Longtime assistant Audrey Pope-Trowbridge promoted to head track coach at LHS
photo by: Kyle Morgison
When Audrey Pope-Trowbridge was attending Lawrence High about 20 years ago, she wrote down a big goal in her journal: One day, she would become the head coach of the Lions’ track and field team.
Earlier this week, she finally made that dream a reality. She’s stepping up to the program’s top job after serving as an assistant for 15 seasons.
The head coach spot was left vacant in June when the previous coach, Jack Hood, decided to leave the coaching ranks.
“It’s surreal, and it’s exciting,” Pope-Trowbridge said. “To be able to be a part of a program as long as I have been, and to now be able to lead it — I mean, it doesn’t get much better than that.”
Pope-Trowbridge, 36, graduated from Lawrence High in 2003. When she was a student there, she played multiple sports — including a starting role on the basketball team in her senior year — but track always held a special place in her heart. She narrowly missed out on a state championship in the 300 hurdles during her time on the track team.
# # #
◆ **Requirement 1**
From the article on the new Lawrence High track coach, extract the passage starting with "Longtime assistant Audrey" and going on through "for 15 seasons.".
◆ **Requirement 2**
In the article on the new Lawrence High track coach, in which event did Pope-Trowbridge narrowly miss a state championship?

◆ **Information provided**
# # #
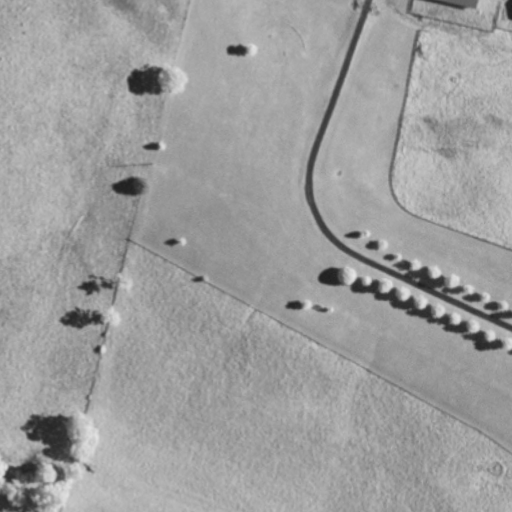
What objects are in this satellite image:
# # #
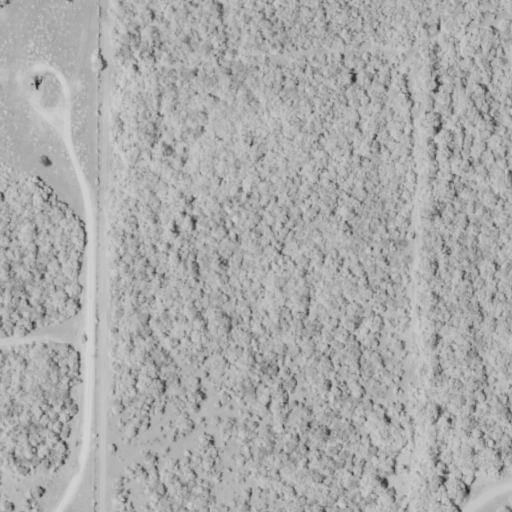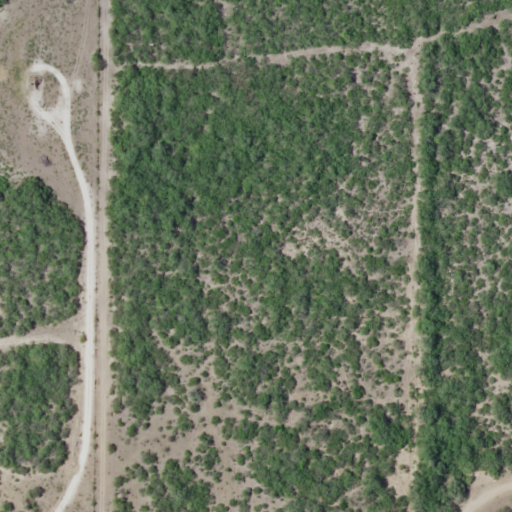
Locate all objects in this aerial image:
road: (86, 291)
# # #
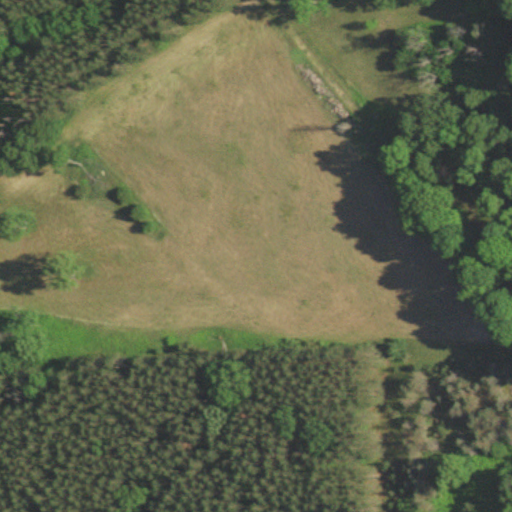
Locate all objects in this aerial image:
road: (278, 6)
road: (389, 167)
# # #
◆ **Output 1**
Longtime assistant Audrey Pope-Trowbridge promoted to head track coach at LHS
photo by: Kyle Morgison
When Audrey Pope-Trowbridge was attending Lawrence High about 20 years ago, she wrote down a big goal in her journal: One day, she would become the head coach of the Lions’ track and field team.
Earlier this week, she finally made that dream a reality. She’s stepping up to the program’s top job after serving as an assistant for 15 seasons.

◆ **Output 2**
The 300 hurdles.